The easiest ways to incorporate a stitch pattern on your yoke are: A) do the Reversible method described in the tutorial so you’ve got your full compliment of stitches in all four sections of your sweater and can simply establish your stitch pattern on the very first row, then all you have to think about with each increase is what those new stitches at either end of a section need to do. And B) stick with a simple repeat stitch pattern as noted above. As far as establishing the stitch pattern on row 1, unless there’s some reason to do otherwise, always center your stitch pattern within your stitch count and make it symmetrical. For example, if you’re doing 1×1 ribbing, start with an odd number of stitches in each section, so you can begin and end on a knit stitch. (Then think about what kind of raglan sts you may want to use to separate the sections visually.)

The easiest way to use a stitch pattern with a shaped neck (or more specifically a crewneck) is to restrict the stitch pattern to the center front panel of the sweater. Figure out your neck depth, how many increase rows it will take to get there, and how many additional stitches you’ll be casting on when joining in the round. Then center your stitch pattern within those cast-on stitches. At that point, there’s no increasing to worry about — you just have a set number of stitches within which you establish your pattern, then just carry on with it.

▸ **RECORDED DATA**
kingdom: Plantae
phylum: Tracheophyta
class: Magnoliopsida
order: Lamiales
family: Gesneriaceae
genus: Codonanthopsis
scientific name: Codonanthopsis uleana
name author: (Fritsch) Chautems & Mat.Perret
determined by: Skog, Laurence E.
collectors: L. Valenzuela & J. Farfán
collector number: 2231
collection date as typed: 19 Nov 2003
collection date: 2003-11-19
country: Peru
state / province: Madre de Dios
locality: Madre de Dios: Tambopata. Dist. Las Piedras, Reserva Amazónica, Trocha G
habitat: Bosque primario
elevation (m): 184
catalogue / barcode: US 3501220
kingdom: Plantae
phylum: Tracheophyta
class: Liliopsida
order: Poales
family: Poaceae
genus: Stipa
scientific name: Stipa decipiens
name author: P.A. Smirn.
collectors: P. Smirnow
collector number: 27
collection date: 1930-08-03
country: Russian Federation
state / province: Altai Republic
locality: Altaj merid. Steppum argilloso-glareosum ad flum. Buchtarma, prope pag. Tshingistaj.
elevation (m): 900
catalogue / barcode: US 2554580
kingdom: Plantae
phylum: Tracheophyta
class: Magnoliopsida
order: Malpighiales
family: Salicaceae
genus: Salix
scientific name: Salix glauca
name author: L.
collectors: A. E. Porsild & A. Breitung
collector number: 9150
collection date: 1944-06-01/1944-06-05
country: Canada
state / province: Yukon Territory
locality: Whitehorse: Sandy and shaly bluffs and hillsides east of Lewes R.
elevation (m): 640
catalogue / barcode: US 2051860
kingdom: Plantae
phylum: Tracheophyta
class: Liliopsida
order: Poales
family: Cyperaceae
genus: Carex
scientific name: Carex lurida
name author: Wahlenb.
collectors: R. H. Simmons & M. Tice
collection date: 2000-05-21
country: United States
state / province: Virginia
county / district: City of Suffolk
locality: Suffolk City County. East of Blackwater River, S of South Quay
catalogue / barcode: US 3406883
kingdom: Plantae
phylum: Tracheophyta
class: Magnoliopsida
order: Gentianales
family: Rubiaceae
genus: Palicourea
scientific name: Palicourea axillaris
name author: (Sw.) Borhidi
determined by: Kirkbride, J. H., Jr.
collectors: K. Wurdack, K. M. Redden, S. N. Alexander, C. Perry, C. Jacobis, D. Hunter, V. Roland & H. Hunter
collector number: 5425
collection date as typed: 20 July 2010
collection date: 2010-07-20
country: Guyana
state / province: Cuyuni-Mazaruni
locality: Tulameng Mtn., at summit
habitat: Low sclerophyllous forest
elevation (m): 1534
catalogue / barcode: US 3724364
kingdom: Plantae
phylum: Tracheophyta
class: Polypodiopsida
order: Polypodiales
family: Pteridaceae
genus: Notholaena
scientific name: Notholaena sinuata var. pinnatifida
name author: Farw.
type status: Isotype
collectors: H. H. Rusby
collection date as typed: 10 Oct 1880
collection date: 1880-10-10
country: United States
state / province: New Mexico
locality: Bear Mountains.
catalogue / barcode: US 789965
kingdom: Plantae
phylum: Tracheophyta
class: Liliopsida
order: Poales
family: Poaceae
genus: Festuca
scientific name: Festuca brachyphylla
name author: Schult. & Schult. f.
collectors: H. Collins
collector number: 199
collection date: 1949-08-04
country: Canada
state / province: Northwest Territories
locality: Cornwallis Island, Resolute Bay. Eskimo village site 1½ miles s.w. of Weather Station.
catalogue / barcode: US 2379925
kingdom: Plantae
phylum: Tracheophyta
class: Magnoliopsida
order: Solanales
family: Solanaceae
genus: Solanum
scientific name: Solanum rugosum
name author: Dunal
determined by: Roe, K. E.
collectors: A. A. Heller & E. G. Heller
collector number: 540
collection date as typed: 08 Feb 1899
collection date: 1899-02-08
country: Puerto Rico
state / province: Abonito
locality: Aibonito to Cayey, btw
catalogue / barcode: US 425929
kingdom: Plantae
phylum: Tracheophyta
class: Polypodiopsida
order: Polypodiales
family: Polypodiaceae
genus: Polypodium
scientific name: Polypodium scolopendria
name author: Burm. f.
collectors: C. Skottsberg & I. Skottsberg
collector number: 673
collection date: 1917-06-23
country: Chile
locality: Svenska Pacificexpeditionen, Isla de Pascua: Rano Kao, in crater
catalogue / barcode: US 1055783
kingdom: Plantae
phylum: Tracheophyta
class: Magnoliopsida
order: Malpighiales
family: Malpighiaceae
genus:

▸ **WHAT IS BEING ASKED**
Write out word for word the part of the knitting passage that opens with the words containing "The easiest way to" and closes with "on with it.".

▸ **TASK SOLUTION**
The easiest way to use a stitch pattern with a shaped neck (or more specifically a crewneck) is to restrict the stitch pattern to the center front panel of the sweater. Figure out your neck depth, how many increase rows it will take to get there, and how many additional stitches you’ll be casting on when joining in the round. Then center your stitch pattern within those cast-on stitches. At that point, there’s no increasing to worry about — you just have a set number of stitches within which you establish your pattern, then just carry on with it.